Saw this right after rewatching Kubo and the Two Strings over Thanksgiving, noticed how they both refer to a person’s life “story,” then realized this was based on a book called Story of Your Life. So the two movies go together nicely is what I’m saying.
Amy Adams is a linguist and Jeremy Renner a physicist who are recruited by Forest Whitaker to communicate with the aliens whose giant ships have appeared across the planet. We see Adams do lots of linguistics but don’t see Renner doing any physics, and I think Adams’ final language-comprehension-enabled time-reading abilities break some movie paradox laws (she can learn from her future self), but the whole thing is so beautifully done I could care less. Also interesting that the emotional resonance of world peace is much less than the story of Adams’ own doomed marriage and child.
D. Cairns:
Dennis Villeneuve makes beautiful images, perhaps tending to exploit shallow focus a little TOO much, but in doing so he uses it in unexpected ways, sometimes throwing the whole subject of the shot into an artful blur.

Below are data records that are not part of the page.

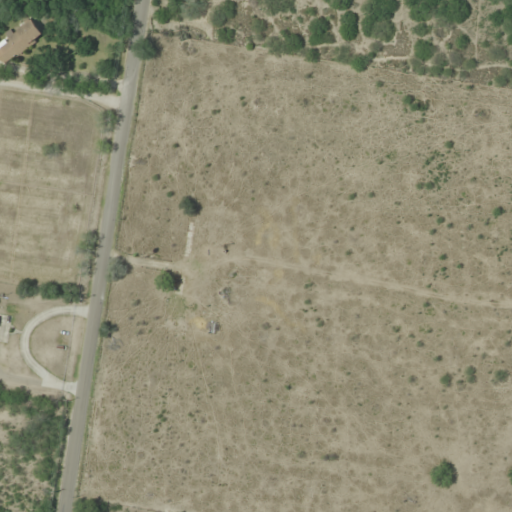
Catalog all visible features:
road: (111, 256)
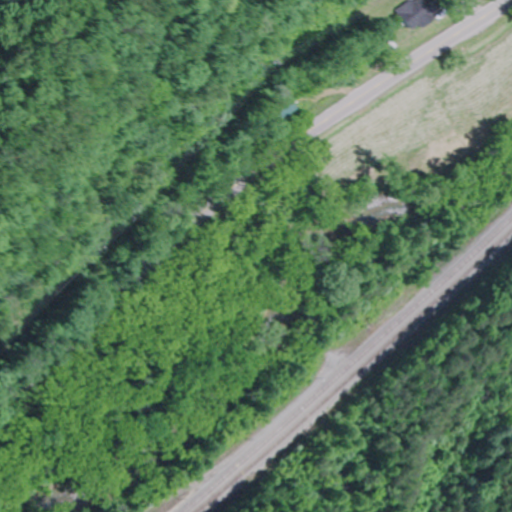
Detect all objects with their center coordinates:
building: (421, 13)
building: (284, 110)
road: (236, 185)
river: (277, 328)
railway: (347, 366)
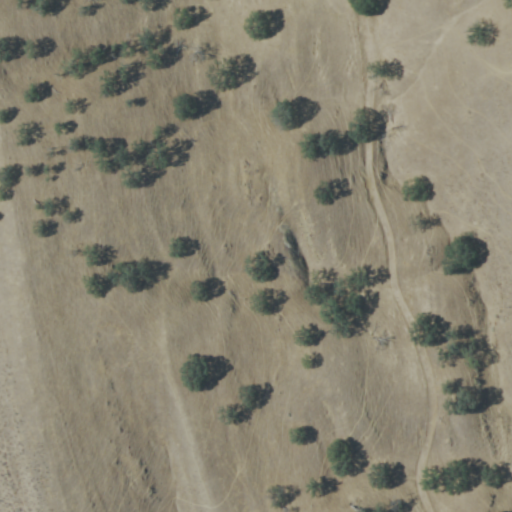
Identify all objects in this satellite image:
road: (136, 487)
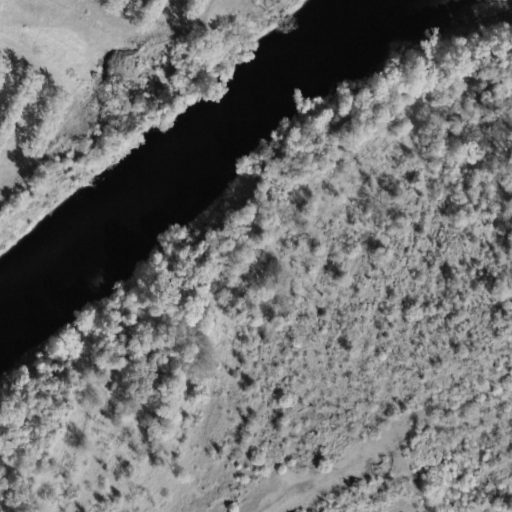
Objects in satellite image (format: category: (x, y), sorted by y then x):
river: (198, 147)
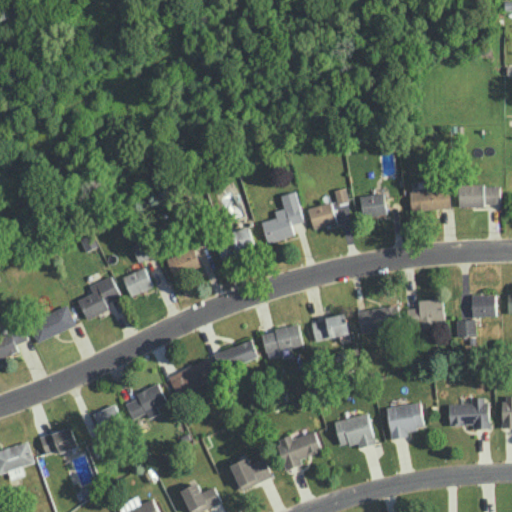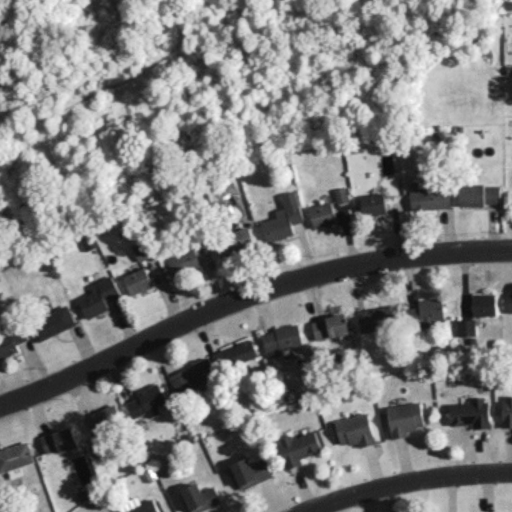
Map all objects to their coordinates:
building: (342, 194)
building: (480, 194)
building: (430, 198)
building: (373, 203)
building: (322, 214)
building: (284, 217)
building: (235, 241)
building: (142, 249)
building: (184, 260)
building: (138, 280)
building: (101, 295)
road: (247, 297)
building: (509, 301)
building: (484, 304)
building: (380, 317)
building: (52, 322)
building: (330, 326)
building: (466, 326)
building: (282, 339)
building: (11, 340)
building: (236, 353)
building: (193, 376)
building: (147, 401)
building: (507, 410)
building: (471, 412)
building: (108, 416)
building: (405, 418)
building: (355, 429)
building: (59, 439)
building: (298, 447)
building: (15, 458)
building: (251, 471)
road: (410, 483)
road: (451, 494)
building: (200, 496)
building: (144, 507)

Damn this movie being great, because now I have to care about Villeneuve’s Blade Runner sequel. An Advanced Movie, it relies on our knowledge of flashback rules in order to trick us by breaking them. Waited in my seat until the music credit came up. I liked the Jóhann Jóhannsson score but I guess I really noticed the bookending Max Richter piece. This was the academy’s exact justification for excluding Jóhannsson from award consideration, somewhat unfairly.